Al grito de «¡Democracia sí, dictadura no!» y «¡Queremos contarnos ya!», los manifestantes se congregaron para exigir la «restitución del hilo constitucional» y la realización del referendum. «Estoy aquí porque quiero que mis nietos tengan un futuro mejor, que podamos sacar a un presidente que viola la constitución y nos quitó el derecho a elegir», dijo un ama de casa que estaba en medio de la manifestación.

Sin embargo, es poco probable que la votación de la semana pasada tenga consecuencias legales. Maduro todavía controla otras ramas del gobierno, como las Fuerzas Armadas y el Tribunal Supremo, que ya declaró ilegítima la Asamblea Nacional. Tras la sesión, el Presidente venezolano acusó a los legisladores opositores de comportarse como miembros de un «circo» y de intentar un «golpe parlamentario».

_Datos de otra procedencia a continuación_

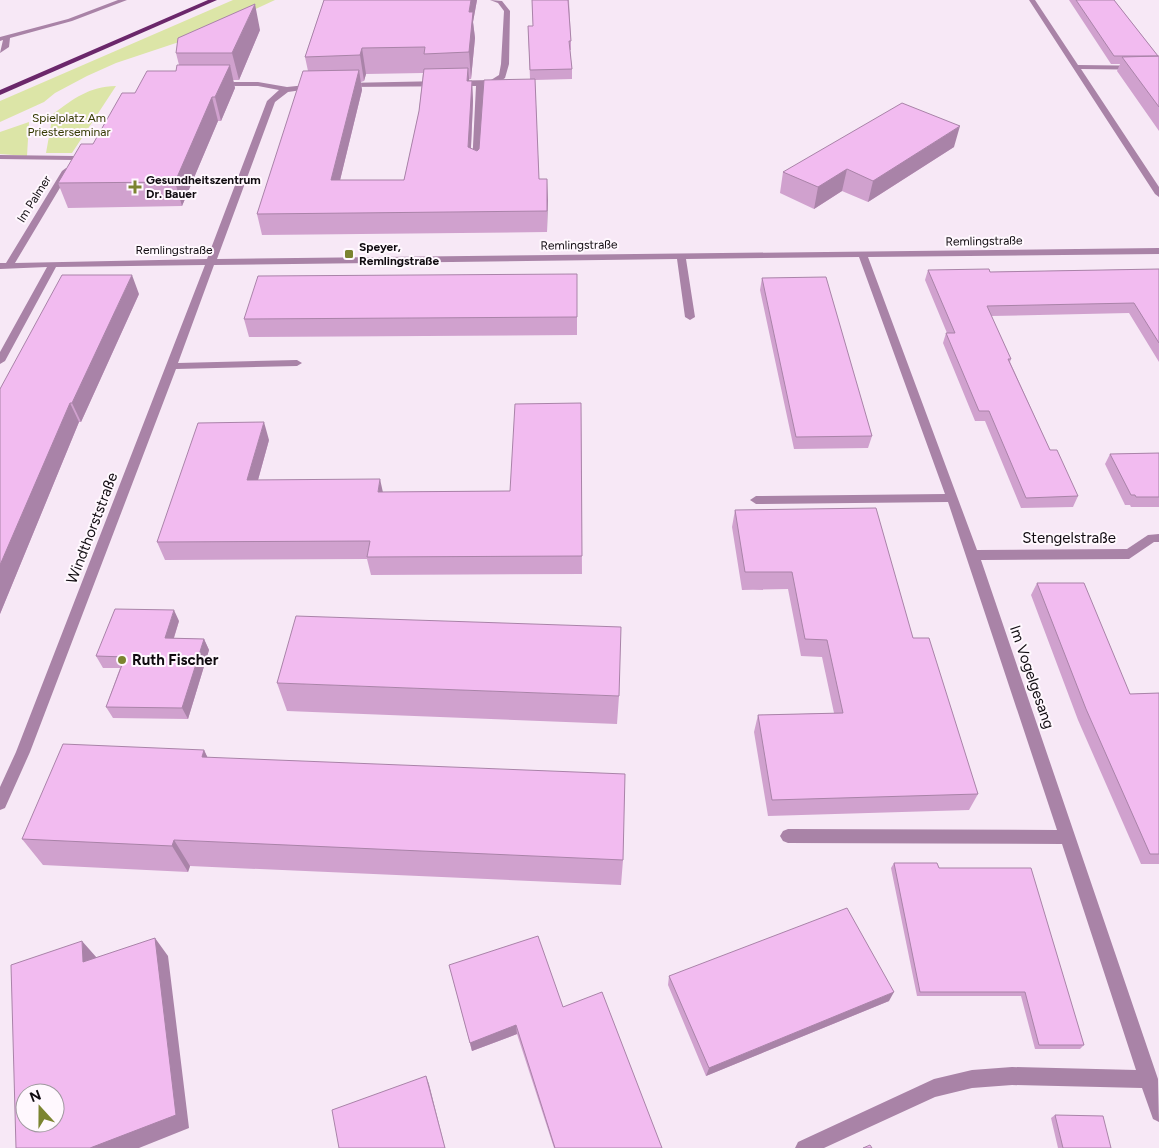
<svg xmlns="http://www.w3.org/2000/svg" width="1159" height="1148" font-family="Figtree,sans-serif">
<rect width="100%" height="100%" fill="#f7e8f6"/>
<!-- green -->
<path fill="#dce5a7" d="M 233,0 L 275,0 L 197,36 L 116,63 L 87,76 L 55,93 L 44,102 L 0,122 L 0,101 Z
M 116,86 L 72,153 L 46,153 L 53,114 C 75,98 88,87 116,86 Z
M 29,122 L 27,156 L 0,154 L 0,132 Z"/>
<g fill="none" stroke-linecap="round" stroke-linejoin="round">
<!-- minor -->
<path fill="#a983a7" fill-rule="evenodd" d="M 118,0 L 127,0 L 72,21 L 10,38 L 9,47 L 0,53 L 3,40 L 0,41 L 0,37 L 68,19 Z
M 490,0 L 502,1 L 510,11 L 509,64 L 505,78 L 496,84 L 484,86 L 479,168 L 472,166 L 476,86 L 346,87 L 342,85 L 346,83 L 491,80 L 499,75 L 501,64 L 504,11 L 498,3 Z
M 1029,0 L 1035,0 L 1078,65 L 1159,66 L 1159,70 L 1081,69 L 1159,187 L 1159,197 L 1155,194 Z
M 215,82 L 258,82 L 287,87 L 316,84 L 320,86 L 316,88 L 288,92 L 275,102 L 217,259 L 1159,248 L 1159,254 L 868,257 L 977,550 L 1127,549 L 1148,535 L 1159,534 L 1159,542 L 1154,542 L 1129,559 L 981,560 L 1158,1079 L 1159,1122 L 1153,1119 L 1142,1088 L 1012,1085 L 972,1088 L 935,1097 L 824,1148 L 795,1148 L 798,1142 L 934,1079 L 972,1070 L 1012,1067 L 1136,1070 L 1062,844 L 788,843 L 783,841 L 780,836 L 783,831 L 788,829 L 1057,830 L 948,502 L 756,504 L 750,500 L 756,496 L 945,494 L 859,257 L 686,259 L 695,317 L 690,320 L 685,317 L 677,259 L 214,265 L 178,363 L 297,360 L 302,363 L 297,366 L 176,369 L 30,752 L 5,808 L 0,810 L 0,787 L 16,752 L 205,265 L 56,267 L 5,361 L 0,364 L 0,352 L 47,267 L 0,269 L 0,263 L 6,263 L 62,171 L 66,168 L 70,171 L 15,263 L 207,259 L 267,101 L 279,90 L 258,86 L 215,86 Z
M 0,155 L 74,156 L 78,158 L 74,160 L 0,159 Z"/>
<!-- major -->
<path fill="#6b276b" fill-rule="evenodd" d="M 208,0 L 217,0 L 0,95 L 0,90 Z"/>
</g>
<!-- wall -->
<path fill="#d0a1ce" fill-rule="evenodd" d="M 324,0 L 477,0 L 473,22 L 475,38 L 471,79 L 469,79 L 469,81 L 472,81 L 473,101 L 471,148 L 477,151 L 479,149 L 530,79 L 528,26 L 533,26 L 532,0 L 576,0 L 569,0 L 571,41 L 571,50 L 570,50 L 572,69 L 572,79 L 535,80 L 539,179 L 547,179 L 547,232 L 262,235 L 257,214 L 308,71 L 305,57 ZM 423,73 L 419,111 L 404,180 L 340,180 L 362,90 L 361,82 L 364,81 L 366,74 Z
M 1069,0 L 1114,0 L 1158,56 L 1159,56 L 1159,131 L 1117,71 L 1120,64 L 1111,64 Z
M 260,30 L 239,80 L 233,80 L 235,88 L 221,121 L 218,121 L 182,206 L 68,208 L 58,183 L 93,144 L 176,71 L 179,65 L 176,53 Z
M 954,147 L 868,202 L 842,191 L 814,209 L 780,193 L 783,172 Z
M 1159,269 L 1159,362 L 1129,313 L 991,316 L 1011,359 L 1010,362 L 1050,450 L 1078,496 L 1073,507 L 1021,508 L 985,421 L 975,421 L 943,343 L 946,333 L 947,333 L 925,280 L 928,270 L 990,272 Z
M 577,274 L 577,335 L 249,337 L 244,319 Z
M 762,278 L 872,436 L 868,448 L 794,449 L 760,290 Z
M 139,294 L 81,422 L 79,422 L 0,614 L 0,389 Z
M 581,403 L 582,574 L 371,575 L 367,559 L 165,560 L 157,542 L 269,440 L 258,480 L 383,492 L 510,491 Z
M 1159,453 L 1159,507 L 1131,507 L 1130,505 L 1125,505 L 1105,464 L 1110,454 Z
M 735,510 L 913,638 L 978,794 L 969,810 L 768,816 L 754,732 L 758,715 L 834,713 L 822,657 L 801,656 L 788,589 L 742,590 L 732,527 Z
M 1037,583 L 1130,694 L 1159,693 L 1159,864 L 1141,864 L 1078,720 L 1031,595 Z
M 179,621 L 174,638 L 204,639 L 209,650 L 188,719 L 113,718 L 106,707 L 120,668 L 103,668 L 96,656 Z
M 277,683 L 619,696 L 617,724 L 287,711 Z
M 204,750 L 207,757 L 623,860 L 621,885 L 190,866 L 188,872 L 43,865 L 22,839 Z
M 894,863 L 939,868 L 1084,1045 L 1080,1049 L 1035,1049 L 1021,996 L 917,996 L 891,868 Z
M 449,965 L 563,1007 L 662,1148 L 554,1148 L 517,1034 L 472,1051 Z
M 669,976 L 889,1001 L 706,1076 L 668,985 Z
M 1055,1115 L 1111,1148 L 1058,1148 L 1051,1118 Z"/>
<!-- shaded-wall -->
<path fill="#a983a8" d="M 471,0 L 477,0 L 473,22 L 475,38 L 471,79 L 469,52 L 469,12 Z
M 255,4 L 260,30 L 239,80 L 232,53 Z
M 362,48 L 366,74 L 364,81 L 360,55 Z
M 230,65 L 235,88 L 221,121 L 215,97 Z
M 468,68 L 470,88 L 467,81 Z
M 359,70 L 362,90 L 335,201 L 331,180 Z
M 472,81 L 473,101 L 470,168 L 468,147 Z
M 212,97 L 218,121 L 182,206 L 175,182 Z
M 960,126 L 954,147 L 868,202 L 873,181 Z
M 847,169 L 842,191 L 814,209 L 818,187 Z
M 547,179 L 548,200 L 547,232 Z
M 132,275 L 139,294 L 81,422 L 72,403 Z
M 70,403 L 79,422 L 0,614 L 0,565 Z
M 264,422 L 269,440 L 253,498 L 247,480 Z
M 380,479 L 384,497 L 378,492 Z
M 174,610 L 179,621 L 170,650 L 165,638 Z
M 204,639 L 209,650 L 188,719 L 182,708 Z
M 204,750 L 217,777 L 202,757 Z
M 174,840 L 190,866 L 188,872 L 172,846 Z
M 155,938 L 168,956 L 189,1128 L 139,1148 L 90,1148 Z
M 82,941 L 97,958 L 83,962 Z
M 894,992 L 889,1001 L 706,1076 L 709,1068 Z
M 516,1025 L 517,1034 L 472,1051 L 470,1043 Z
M 426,1076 L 429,1084 L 445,1148 Z"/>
<!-- building -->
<path fill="#f2bbf0" stroke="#a983a8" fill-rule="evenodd" d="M 324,0 L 471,0 L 469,12 L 473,12 L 469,52 L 424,54 L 425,47 L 362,48 L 360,55 L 305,57 Z
M 532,0 L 568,0 L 571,41 L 569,41 L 572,69 L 530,70 L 528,26 L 533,26 Z
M 1076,0 L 1114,0 L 1158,56 L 1114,56 Z
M 255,4 L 232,53 L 176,53 L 178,38 Z
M 1159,56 L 1159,107 L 1122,57 Z
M 177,65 L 230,65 L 215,97 L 212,97 L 175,182 L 58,183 L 81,144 L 93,144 L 122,93 L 135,93 L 147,71 L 176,71 Z
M 468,68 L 467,81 L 472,81 L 468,147 L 477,151 L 479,149 L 484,80 L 535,79 L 539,179 L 547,179 L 547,211 L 257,214 L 303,71 L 359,70 L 331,180 L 404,180 L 419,111 L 424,69 Z
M 902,103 L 960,126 L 873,181 L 847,169 L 818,187 L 783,172 Z
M 989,269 L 990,272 L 1159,269 L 1159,343 L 1134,303 L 987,306 L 1011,359 L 1008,359 L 1050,450 L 1057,450 L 1078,496 L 1026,498 L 989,411 L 979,411 L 946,333 L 955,333 L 928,270 Z
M 577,274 L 577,317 L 244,319 L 258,276 Z
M 62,275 L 132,275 L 72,403 L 70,403 L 0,565 L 0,389 Z
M 826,277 L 872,436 L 796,437 L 762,278 Z
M 581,403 L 582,556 L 367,557 L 370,541 L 157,542 L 198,423 L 264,422 L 247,480 L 380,479 L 378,492 L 510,491 L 515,404 Z
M 1159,453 L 1159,497 L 1136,497 L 1135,495 L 1131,495 L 1110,454 Z
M 876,508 L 913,638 L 929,638 L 978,794 L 772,800 L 758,715 L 843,713 L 827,640 L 805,639 L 792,572 L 745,572 L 735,510 Z
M 1037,583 L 1084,583 L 1130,694 L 1159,693 L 1159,854 L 1150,854 L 1086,709 Z
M 115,609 L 174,610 L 165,638 L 204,639 L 182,708 L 106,707 L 125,657 L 96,656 Z
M 296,616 L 621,627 L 619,696 L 277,683 Z
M 63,744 L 204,750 L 202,757 L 625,774 L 623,860 L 174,840 L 172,846 L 22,839 Z
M 894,863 L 937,863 L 939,868 L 1031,868 L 1084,1045 L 1039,1045 L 1025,992 L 920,992 Z
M 847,908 L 894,992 L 709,1068 L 669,976 Z
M 538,936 L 563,1007 L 602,992 L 662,1148 L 555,1148 L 516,1025 L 470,1043 L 449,965 Z
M 155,938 L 176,1115 L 90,1148 L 16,1148 L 11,965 L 82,941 L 83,962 ZM 25,1093 L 55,1093 L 55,1123 L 25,1123 Z
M 426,1076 L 445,1148 L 339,1148 L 332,1110 Z
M 1055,1115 L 1103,1116 L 1111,1148 L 1063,1148 Z
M 870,1145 L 872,1148 L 863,1148 Z"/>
<!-- markers -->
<g fill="#7b8430" stroke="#fff8fe" stroke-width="2">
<path d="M132.5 179.5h5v5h5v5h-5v5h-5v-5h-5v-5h5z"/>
<rect x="344" y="249" width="10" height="10" rx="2.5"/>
<circle cx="122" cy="660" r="5"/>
</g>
<g text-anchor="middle" stroke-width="4" stroke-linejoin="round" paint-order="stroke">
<!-- far-park labels -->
<g font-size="12" fill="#343901" stroke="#fff8fe">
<text x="69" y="122">Spielplatz Am<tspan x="69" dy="14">Priesterseminar</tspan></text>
</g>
<!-- far-poi labels -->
<g font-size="12" font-weight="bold" fill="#100b10" stroke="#fff8fe" text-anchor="start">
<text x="146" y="184">Gesundheitszentrum<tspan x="146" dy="14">Dr. Bauer</tspan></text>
<text x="359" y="251">Speyer,<tspan x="359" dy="14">Remlingstraße</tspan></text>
</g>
<!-- far-street labels -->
<g font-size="12" fill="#100b10" stroke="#fff8fe">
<text transform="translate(34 199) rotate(-58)" y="4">Im Palmer</text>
<text transform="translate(984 241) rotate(-1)" y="4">Remlingstraße</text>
<text transform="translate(579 245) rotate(-1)" y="4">Remlingstraße</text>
<text x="174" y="254">Remlingstraße</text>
</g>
<!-- street labels -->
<g font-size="15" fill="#100b10" stroke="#fff8fe">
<text transform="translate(92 528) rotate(-69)" y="5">Windthorststraße</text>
<text x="1069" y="543">Stengelstraße</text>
<text transform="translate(1032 677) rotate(71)" y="5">Im Vogelgesang</text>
</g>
<!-- poi labels -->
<g font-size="15" font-weight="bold" fill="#100b10" stroke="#fff8fe" text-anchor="start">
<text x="132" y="665">Ruth Fischer</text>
</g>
</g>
<!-- north arrow -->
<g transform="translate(40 1108) rotate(339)"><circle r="24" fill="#fff8fe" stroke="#9f999f"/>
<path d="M0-4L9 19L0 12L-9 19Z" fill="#7b8430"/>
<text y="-8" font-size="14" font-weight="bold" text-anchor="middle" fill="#100b10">N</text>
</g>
</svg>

El Consejo Nacional Electoral -también controlado por el oficialismo- suspendió el proceso de recolección de los cuatro millones de firmas necesarias para activar el referendo bajo el argumento de que acataba órdenes de tribunales penales que detectaron fraude. Sin embargo, esta consulta ofrecía la mejor vía para resolver la crisis política y económica de manera pacífica.

«Hoy correspondía ir a colocar nuestra huella como último paso a la activación de un referendo revocatorio», dijo el excandidato presidencial Henrique Capriles, uno de los principales impulsores del proceso, en referencia a las firmas que se recabarían este 26,27 y 28 de octubre.